Proposer des espaces sensoriels d’expérimentation
C’est plus affirmée qu’elle réitère le mois de la petite enfance un an après. « J’étais plus à même d’élaborer une proposition en tenant compte des enjeux que je connaissais. Je savais pourquoi et pour qui je faisais les choses ». Au sein cette fois du 116, elle crée « La promenade » : six cabanes monochromes proposant différentes expériences sensorielles. Bandes-sons musicales, piscine de tissus, matelas gonflable, gouache… Enfants, parents et professionnels en profitent sur des séances de trois quarts d’heure. Ils découvrent l’année suivante « le laboratoire des traces », un espace poétique aux multiples possibilités d’expérimentation de la trace : mousse à mémoire de forme, craies en cire, peinture sur moquette… « Il y a au cœur de ma démarche une volonté de proposer des espaces de création qui permettent une activité libre et spontanée. » Nelly apporte aux enfants comme aux adultes sa vision du processus de création en tant que plasticienne et art thérapeute : bien au-delà des loisirs, il est vecteur de mouvements très riches.

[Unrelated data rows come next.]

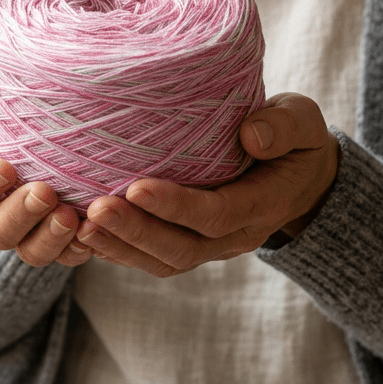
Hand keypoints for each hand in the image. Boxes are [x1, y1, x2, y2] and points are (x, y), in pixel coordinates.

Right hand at [0, 81, 92, 268]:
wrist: (58, 120)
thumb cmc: (14, 107)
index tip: (4, 168)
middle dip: (20, 214)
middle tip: (45, 192)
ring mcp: (31, 230)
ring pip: (31, 252)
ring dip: (49, 238)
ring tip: (71, 216)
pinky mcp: (63, 238)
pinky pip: (67, 255)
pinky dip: (78, 248)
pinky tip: (92, 232)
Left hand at [74, 93, 339, 277]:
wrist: (302, 179)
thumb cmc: (295, 140)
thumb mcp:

Changer le regard des professionnelles sur les ateliers d’art pour enfant
Après 3 ans, la direction de la culture de Montreuil propose à Nelly de mettre en place des modules de sensibilisation artistique pour les professionnels de la petite enfance. Depuis avril dernier, elle organise donc des sessions d’une journée où il s’agit d’aborder en premier lieu la pratique, ensuite la théorie. « Pour bien accompagner quelqu’un - ici les jeunes enfants -, dans le processus de création, il faut d’abord l’expérimenter soi-même. » L’idée est de proposer aux professionnelles des ateliers artistiques « en immersion » afin de les mettre dans les mêmes conditions que les enfants dont elles s’occupent… La découverte d'outils, la résistance de la matière, l'importance du faire, la relation à l'autre dans une création collective... « Je ne fais pas que de la transmission. Il ne s’agit pas uniquement de m’adresser à la professionnelle petite enfance, mais au créateur qui se cache en chacun de nous. Si j’aspire évidemment à ce qu’elles repartent avec des réponses, j’essaie surtout de provoquer des questionnements autour de la mise en œuvre du processus de création ! »

Etendre les formations
Les sessions de formation ont d’abord regroupé des assistantes maternelles et gardes d’enfant à domicile, puis des professionnelles de crèches. Les participantes repartent toutes ravies. Parce qu’elles ont une idée plus précise de ce qu’elles peuvent proposer aux petits accueillis et parce qu’elles apprécient ce temps qui leur est consacré. « Je trouve passionnants ces temps, dans le contexte de la formation professionnelle, qui mêlent sensibilisation et temps de création personnelle, analyse Nelly. J’ai très envie de continuer et d’étendre la proposition à d’autres lieux. ». Entre temps la jeune femme n’a pas changé ses habitudes puisqu’elle continue de travailler sur des projets en parallèle : elle intervient toujours à la PJJ et à la maison d’arrêt des femmes de Fresnes. Elle exerce également comme art thérapeute aux Petits Lutins de l’Art, dans un centre d’accueil psychologique parents-enfants et au domicile de patients en situation de handicap. Tout en continuant de former des étudiants en art thérapie à l’université.